__Text__
· · · ·

A black market in Soviet military artifacts boomed in 1980s. The first publicly known case occurred in 1983: Gennady and Inna Kalinin murdered retired admiral Georgy Kholostyakov and his wife were at their home with the sole purpose of obtaining the admiral's medals (which included the Golden Star and Order of the Bath). The prosecution, allegedly supervised by Yuri Andropov, connected Kalinins to another murder and 38 other cases of medal theft. Gennady Kalinin was sentenced to death, Inna Kalinina to 15 years. Violent robberies against veterans remain quite rare: in most cases, the thieves impersonate social workers, police, or museum workers and thus obtain access to old veterans' homes without violence.

A massive theft from the Central Armed Forces Museum identified in 1994 remains unsolved. In November 2006, Russian government agency requested Sotheby's to halt an upcoming sale of 11 Soviet military awards presumed to be stolen. The medals were later returned to Russia through Interpol. The Central Armed Forces Museum admitted that the medals could have been stolen from them.

On December 23, 1999, thieves stole the collection of Michel da Vincha, a French citizen and notable collector living in Moscow, which included rare awards of the Russian Empire. Although the police soon recovered the stolen treasures, As of April 2007 they were still not returned to Da Vincha.

According to Trud, there were two surges in medal thefts in 2000s. The latest one occurred in the first half of 2008, continues as of August 2008 and has not been analyzed completely yet. Victims range from World War II heroes like Yekaterina Demina, the only female Marine of that war, to symphony conductor Veronica Dudarova. A concurrent crime wave was reported in Minsk and Vitebsk, Belarus. The previous crime wave peaked between 2003 and 2006; most public cases include:

- In 2004 Moscow prosecution detained Yury Tikhonov who faced indictment for multiple counts of medal theft, including robbing fighter ace Anton Yakimenko. The alleged thief visited war veterans in Russia and Belarus disguised as a photographer, and quietly replaced their genuine medals with fakes. Prosecution asserted that a large number of similar crimes remained unknown to the victims due to the quality of counterfeit medals. In 2006, a 30-year-old psychology student, also using photography and counterfeit replicas, repeated Tikhonov's modus operandi in Ukraine. The unidentified thief was caught in Rivne Oblast and indicted in 15 counts of theft.
- An Order of the British Empire was stolen from its owner, educator Elena Nemirovskaya, in July 2004. Nemirovskaya, Teodor Shanin and Mstislav Rostropovich were the three living Russian recipients of OBE, and Nemirovskaya's award was the only one physically present in Russia.
- In 2005, Moscow prosecution indicted Alexander Karmanov in multiple cases of fraud. According to the prosecution, in 1993 Karmanov, a seasoned convict who already served a total of 17 years in prison, organized a properly licensed military "museum" to circumvent the law prohibiting trading in state awards. Karmanov, presenting himself as a legitimate museum worker, fraudulently obtained awards issued to late Ivan Kozhedub, Sergey Gorshkov and other military figures.

· · · ·

__Given entries__
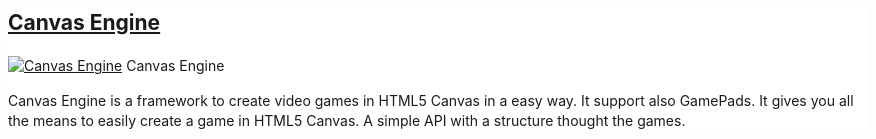 ## [Canvas Engine](http://canvasengine.net/ "Canvas Engine")

[![Canvas Engine](http://www.woltbit.com/wp-content/uploads/2015/12/Canvas-Engine.jpg)](http://www.woltbit.com/wp-content/uploads/2015/12/Canvas-Engine.jpg) Canvas Engine

Canvas Engine is a framework to create video games in HTML5 Canvas in a easy way. It support also GamePads. It gives you all the means to easily create a game in HTML5 Canvas. A simple API with a structure thought the games.
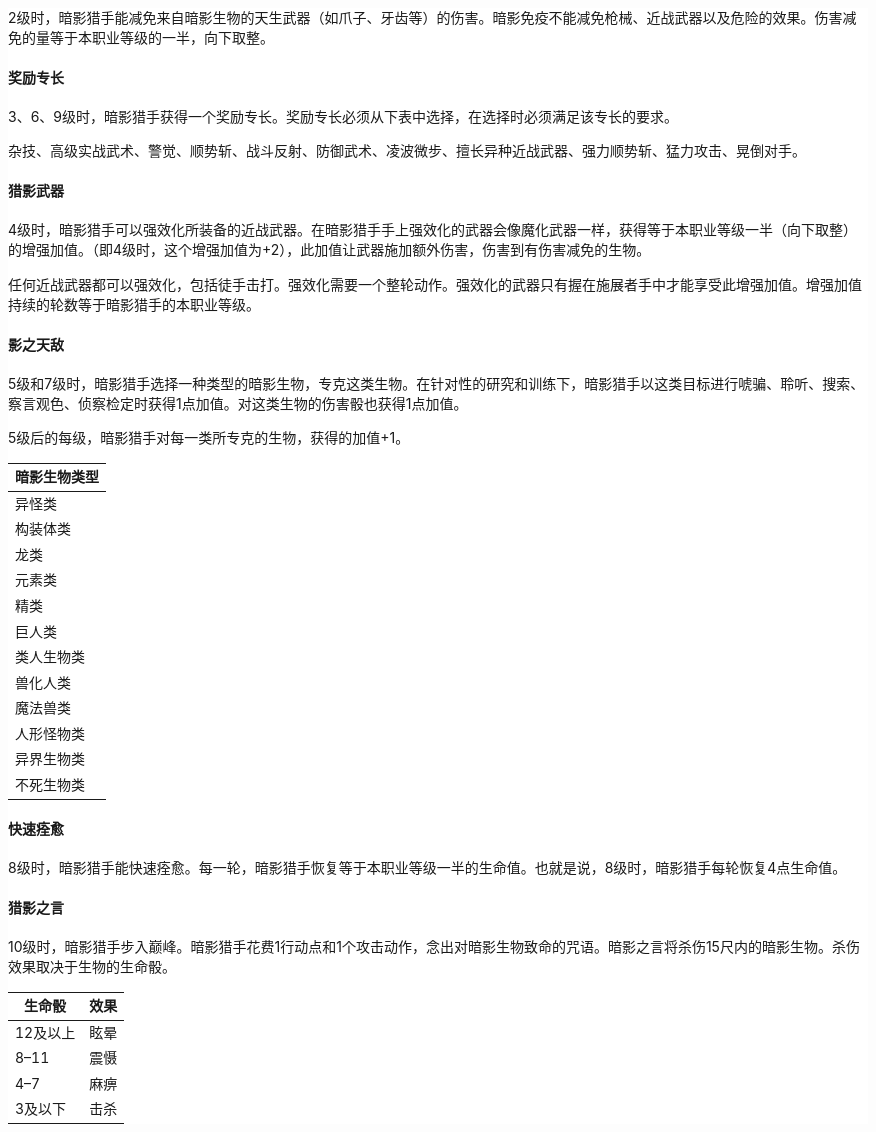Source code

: 2级时，暗影猎手能减免来自暗影生物的天生武器（如爪子、牙齿等）的伤害。暗影免疫不能减免枪械、近战武器以及危险的效果。伤害减免的量等于本职业等级的一半，向下取整。

#### 奖励专长

3、6、9级时，暗影猎手获得一个奖励专长。奖励专长必须从下表中选择，在选择时必须满足该专长的要求。

杂技、高级实战武术、警觉、顺势斩、战斗反射、防御武术、凌波微步、擅长异种近战武器、强力顺势斩、猛力攻击、晃倒对手。

#### 猎影武器

4级时，暗影猎手可以强效化所装备的近战武器。在暗影猎手手上强效化的武器会像魔化武器一样，获得等于本职业等级一半（向下取整）的增强加值。（即4级时，这个增强加值为+2），此加值让武器施加额外伤害，伤害到有伤害减免的生物。

任何近战武器都可以强效化，包括徒手击打。强效化需要一个整轮动作。强效化的武器只有握在施展者手中才能享受此增强加值。增强加值持续的轮数等于暗影猎手的本职业等级。

#### 影之天敌

5级和7级时，暗影猎手选择一种类型的暗影生物，专克这类生物。在针对性的研究和训练下，暗影猎手以这类目标进行唬骗、聆听、搜索、察言观色、侦察检定时获得1点加值。对这类生物的伤害骰也获得1点加值。

5级后的每级，暗影猎手对每一类所专克的生物，获得的加值+1。

|暗影生物类型|
|-----------------|
|异怪类|
|构装体类|
|龙类|
|元素类|
|精类|
|巨人类|
|类人生物类|
|兽化人类|
|魔法兽类|
|人形怪物类|
|异界生物类|
|不死生物类|

#### 快速痊愈

8级时，暗影猎手能快速痊愈。每一轮，暗影猎手恢复等于本职业等级一半的生命值。也就是说，8级时，暗影猎手每轮恢复4点生命值。

#### 猎影之言

10级时，暗影猎手步入巅峰。暗影猎手花费1行动点和1个攻击动作，念出对暗影生物致命的咒语。暗影之言将杀伤15尺内的暗影生物。杀伤效果取决于生物的生命骰。

|生命骰|效果|
|--|------|
|12及以上|眩晕|
|8–11|震慑|
|4–7|麻痹|
|3及以下|击杀|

· · · ·

__Tasks to perform__
1. In the medal-theft text, what disguise did Yury Tikhonov use when he visited war veterans?
2. Reproduce the medal-theft text word for word from "A black market" up to and including "homes without violence.".

__Task-by-task results__
1. He disguised himself as a photographer.

2.
A black market in Soviet military artifacts boomed in 1980s. The first publicly known case occurred in 1983: Gennady and Inna Kalinin murdered retired admiral Georgy Kholostyakov and his wife were at their home with the sole purpose of obtaining the admiral's medals (which included the Golden Star and Order of the Bath). The prosecution, allegedly supervised by Yuri Andropov, connected Kalinins to another murder and 38 other cases of medal theft. Gennady Kalinin was sentenced to death, Inna Kalinina to 15 years. Violent robberies against veterans remain quite rare: in most cases, the thieves impersonate social workers, police, or museum workers and thus obtain access to old veterans' homes without violence.